Problem:
Return the data word for word, starting at the line that contains "surface, making it" and ending with the last line of the data.

Material provided:

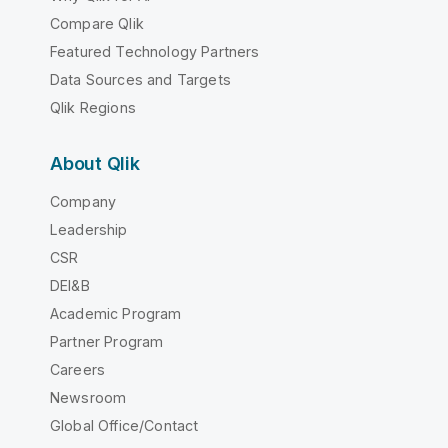
Compare Qlik
Featured Technology Partners
Data Sources and Targets
Qlik Regions
About Qlik
Company
Leadership
CSR
DEI&B
Academic Program
Partner Program
Careers
Newsroom
Global Office/Contact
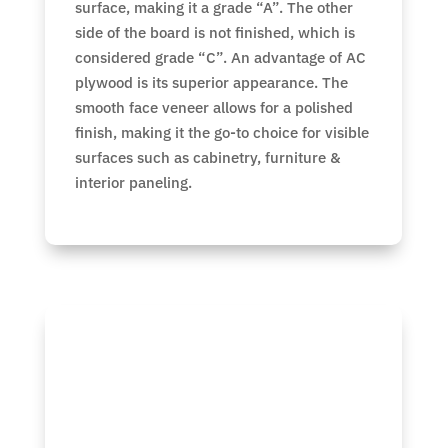
surface, making it a grade “A”. The other
side of the board is not finished, which is
considered grade “C”. An advantage of AC
plywood is its superior appearance. The
smooth face veneer allows for a polished
finish, making it the go-to choice for visible
surfaces such as cabinetry, furniture &
interior paneling.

Written solution:
surface, making it a grade “A”. The other
side of the board is not finished, which is
considered grade “C”. An advantage of AC
plywood is its superior appearance. The
smooth face veneer allows for a polished
finish, making it the go-to choice for visible
surfaces such as cabinetry, furniture &
interior paneling.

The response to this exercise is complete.